Source: Stockholm International Peace Research Institute, as of 2022.
Countries in Southeast Asia have also generated billions of dollars in new orders for the U.S., primarily in response to China’s expanding military power, with $19 billion alone earmarked for Taiwan. Lockheed, an American defense contractor with over $60 billion in annual revenue, has received $950 million in missile orders from the Pentagon in 2022, in part to restock supplies used in Ukraine. Internationally, the company is considered a critical partner in the procurement of advanced aviation and defense solutions, and has secured $50 billion in contacts to build F-35 fighter jets for U.S. allies in Asia and Europe.
The digital age of defense
Over the past decade, the Pentagon has been focused on a strategy of digital transformation, investing in high priority systems like AI, small satellites, hypersonics, 5G networks, and unmanned drones to enhance its capabilities. Smart weapons, for instance, which use computers, AI, and automation to apply force more precisely and effectively, are now being used in combat. The DoD’s commitment to modernization can be seen in its proposed 2024 defense budget, which seeks $145 billion for R&D, with $17.8 billion earmarked for science and technology initiatives and $1.8 billion for AI.  The Defense Innovation Unit, a Pentagon-funded entity tasked with identifying commercial technologies with military potential, estimates that predictive analytics, a technology that uses AI to forecast possible maintenance issues, could save the Air Force $15 billion a year. 
As the world becomes more interconnected and complex, conventional weapons and tactics are also being replaced by cyber warfare—targeting enemy information systems with the intent to cause damage or disruption, as well as electronic warfare—taking control of a country’s electromagnetic spectrum to disable communication, radar, and other electronic systems. This has bolstered demand for AI and machine learning, which can identify and respond to attacks faster, often in real time. The U.S. Army, for instance, has developed a new AI-enabled tool called the Advanced Dynamic Spectrum Reconnaissance (ADSR), which uses wireless communications networks to avoid enemy jamming (the interference of radar signals). 
The U.S. defense industry is fairly concentrated, with a select group of companies providing the majority of the technologically advanced equipment used by the military today. As the conflict endures in Ukraine, companies like Lockheed and BAE Systems are under increasing pressure to produce weapons and ammunitions faster and more cost efficiently for the Pentagon, while also maintaining their superiority in defense and intelligence innovation. AeroVironment, for example, a growing direct competitor to more established U.S. players, has seen 40% y/y revenue growth as demand rises for its AI-powered robotic devices, as well as unmanned aircraft and ground vehicles.  To reinforce its market share, Lockheed has made significant investments in AI, robotics, cyber, and satellite capabilities, among others, to hasten the development of modern air and missile defense systems, including rocket fuel missiles and supersonic reconnaissance drones.  The U.S. Army, for example, is paying Lockheed $72.8 million to design the first integrated cyber, electronic warfare, and intelligence-gathering platform. 
A new growth driver for the tech sector
The private sector has become a core component of the broader U.S. defense strategy.
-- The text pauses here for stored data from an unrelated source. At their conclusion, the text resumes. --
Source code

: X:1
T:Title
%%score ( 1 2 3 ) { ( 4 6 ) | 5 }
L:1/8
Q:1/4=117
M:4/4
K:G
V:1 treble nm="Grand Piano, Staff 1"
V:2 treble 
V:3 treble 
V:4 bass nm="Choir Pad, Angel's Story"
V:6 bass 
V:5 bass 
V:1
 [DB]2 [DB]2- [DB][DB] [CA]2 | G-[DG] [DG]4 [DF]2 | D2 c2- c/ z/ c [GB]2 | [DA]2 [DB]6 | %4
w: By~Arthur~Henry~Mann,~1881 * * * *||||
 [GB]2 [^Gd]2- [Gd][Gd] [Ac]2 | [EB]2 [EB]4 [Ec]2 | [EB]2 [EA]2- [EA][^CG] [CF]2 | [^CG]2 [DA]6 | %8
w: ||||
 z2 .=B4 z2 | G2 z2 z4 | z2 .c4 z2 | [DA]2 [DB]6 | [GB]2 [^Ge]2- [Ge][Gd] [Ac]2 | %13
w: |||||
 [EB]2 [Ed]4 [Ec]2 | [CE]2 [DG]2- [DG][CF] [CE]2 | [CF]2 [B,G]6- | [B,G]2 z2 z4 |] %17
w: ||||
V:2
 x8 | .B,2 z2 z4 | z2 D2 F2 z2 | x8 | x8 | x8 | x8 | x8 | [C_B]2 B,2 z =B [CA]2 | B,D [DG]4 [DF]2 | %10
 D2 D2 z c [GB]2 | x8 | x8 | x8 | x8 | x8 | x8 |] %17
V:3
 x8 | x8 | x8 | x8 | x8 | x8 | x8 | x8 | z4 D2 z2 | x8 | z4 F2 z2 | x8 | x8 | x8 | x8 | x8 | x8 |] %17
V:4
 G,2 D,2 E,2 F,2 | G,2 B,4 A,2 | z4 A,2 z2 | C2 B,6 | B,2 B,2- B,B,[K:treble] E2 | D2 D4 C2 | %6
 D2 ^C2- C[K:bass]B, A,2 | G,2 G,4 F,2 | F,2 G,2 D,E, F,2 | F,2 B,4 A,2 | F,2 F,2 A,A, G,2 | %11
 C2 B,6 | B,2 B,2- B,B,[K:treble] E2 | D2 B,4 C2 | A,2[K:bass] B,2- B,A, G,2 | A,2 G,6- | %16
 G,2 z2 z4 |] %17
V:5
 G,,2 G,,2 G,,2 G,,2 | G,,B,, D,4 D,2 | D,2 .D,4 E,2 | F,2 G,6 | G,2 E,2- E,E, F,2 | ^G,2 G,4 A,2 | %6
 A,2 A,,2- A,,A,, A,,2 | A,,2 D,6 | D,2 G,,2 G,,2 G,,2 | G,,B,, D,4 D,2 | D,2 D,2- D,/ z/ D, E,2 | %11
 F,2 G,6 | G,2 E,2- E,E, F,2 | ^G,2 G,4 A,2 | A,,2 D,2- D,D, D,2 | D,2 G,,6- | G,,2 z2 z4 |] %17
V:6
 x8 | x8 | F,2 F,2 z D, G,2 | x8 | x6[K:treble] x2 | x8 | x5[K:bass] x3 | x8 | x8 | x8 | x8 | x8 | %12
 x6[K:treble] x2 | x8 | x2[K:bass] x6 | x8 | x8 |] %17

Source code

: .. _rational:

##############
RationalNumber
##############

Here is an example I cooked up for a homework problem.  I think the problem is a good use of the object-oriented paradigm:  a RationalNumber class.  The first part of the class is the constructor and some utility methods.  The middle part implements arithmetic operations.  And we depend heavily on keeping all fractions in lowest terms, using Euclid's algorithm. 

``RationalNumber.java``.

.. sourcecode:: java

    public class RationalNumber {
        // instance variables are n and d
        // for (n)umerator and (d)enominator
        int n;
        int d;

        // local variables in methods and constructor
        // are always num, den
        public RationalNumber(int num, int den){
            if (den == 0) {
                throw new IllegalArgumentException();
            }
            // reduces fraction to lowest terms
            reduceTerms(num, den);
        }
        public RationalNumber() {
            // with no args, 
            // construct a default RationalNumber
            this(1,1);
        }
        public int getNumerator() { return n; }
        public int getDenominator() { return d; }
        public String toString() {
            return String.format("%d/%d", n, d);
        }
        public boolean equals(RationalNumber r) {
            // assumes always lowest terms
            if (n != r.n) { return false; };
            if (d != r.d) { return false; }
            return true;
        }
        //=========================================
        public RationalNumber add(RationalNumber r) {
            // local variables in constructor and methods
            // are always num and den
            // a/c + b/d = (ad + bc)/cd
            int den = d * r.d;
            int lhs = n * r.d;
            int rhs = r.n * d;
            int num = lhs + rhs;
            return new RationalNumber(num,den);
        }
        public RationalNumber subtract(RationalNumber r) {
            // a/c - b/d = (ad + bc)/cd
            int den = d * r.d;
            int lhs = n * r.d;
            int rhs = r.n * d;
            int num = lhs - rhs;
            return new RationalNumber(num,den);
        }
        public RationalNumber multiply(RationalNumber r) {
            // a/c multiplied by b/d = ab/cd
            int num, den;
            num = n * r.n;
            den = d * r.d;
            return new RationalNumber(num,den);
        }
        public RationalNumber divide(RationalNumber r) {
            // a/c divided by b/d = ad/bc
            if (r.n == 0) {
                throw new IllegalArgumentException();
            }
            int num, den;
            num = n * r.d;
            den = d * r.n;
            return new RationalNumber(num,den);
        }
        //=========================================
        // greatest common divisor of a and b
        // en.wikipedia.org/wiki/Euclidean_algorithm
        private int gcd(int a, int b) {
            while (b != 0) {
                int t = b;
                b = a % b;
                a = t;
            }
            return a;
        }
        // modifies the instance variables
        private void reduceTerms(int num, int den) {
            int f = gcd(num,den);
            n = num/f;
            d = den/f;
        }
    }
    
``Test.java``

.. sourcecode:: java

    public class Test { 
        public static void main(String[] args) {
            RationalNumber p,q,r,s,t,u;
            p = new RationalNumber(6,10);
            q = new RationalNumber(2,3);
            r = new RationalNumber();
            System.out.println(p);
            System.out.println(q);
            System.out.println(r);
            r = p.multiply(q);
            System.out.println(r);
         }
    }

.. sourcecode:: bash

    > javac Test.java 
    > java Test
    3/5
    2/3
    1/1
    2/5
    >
While the DoD played a prominent role in funding major technological advancements during the Cold War—such as the computer, internet, and semiconductors—over time, the private sector has evolved to become the biggest driver of R&D and innovation. Going forward, leveraging the expertise of nontraditional defense companies with new ideas and technologies will be critical to modernizing the military and ensuring national security, in particular helping to protect the massive amount of classified data now generated by the government.
In recent years, America’s tech giants have secured thousands of contracts to provide the digital tools needed to create next-gen defense and intelligence systems, including AI, the cloud, IoT software, and real-time data analytics. Microsoft, for instance, won a $22 billion agreement to supply the U.S. Army with augmented reality goggles,  while Amazon, Alphabet, Microsoft, and Oracle are currently sharing a $9 billion cloud-computing agreement with the Pentagon.  Lockheed, meanwhile, is utilizing Microsoft’s cloud-based AI, modeling, and simulation program to assess potential defense technologies virtually and create cyber solutions for the military.  These are just a few examples of how big-tech and AI is disrupting yet another sector.
The defense sector’s focus on software development also creates opportunities for providers of sensors, advanced components, AI chips, and other processing and networking solutions. In 2023, Nvidia launched DGX Quantum, an AI supercomputer that Lockheed is using to develop and train models for predictive maintenance.  Intel, a U.S. semiconductor manufacturer, is expected to receive billions of dollars from the CHIPS Act to produce chips exclusively for the Pentagon. The government has also been building out its 5G network capabilities to accelerate its digital transformation via stronger and faster connectivity. Arista Networks, which produces cloud networking solutions for “hyperscale” data centers, was granted a $100 million contract to upgrade the military’s networking equipment.  Qualcomm Technologies, a wireless tech company, is also working with the U.S. Navy to assess the potential benefits of 5G, AI, and cloud computing. 
At Wilmington Trust, the investment team believes that emerging secular growth trends will continue to provide new opportunities for investors across the industrials sector, aerospace and defense included. Rising geopolitical tensions, combined with the Pentagon’s long-term modernization strategy, is expected to boost demand for innovative defense and intelligence solutions. As disruptive forces reshape the industry, defense contractors will need to collaborate with partners across the tech ecosystem, including developers of AI and other software, to improve autonomous weapons, intelligence gathering, surveillance systems, and robotic vehicles. As the global race to modernize gains momentum, an increasing number of U.S. tech companies have set their sights on the defense sector, seeking to leverage their leadership in R&D and AI to win long-term contracts and help meet future military needs. We currently have exposure to the defense theme across our equity strategies, with an emphasis on the emerging defense players in our growth-tilted portfolios.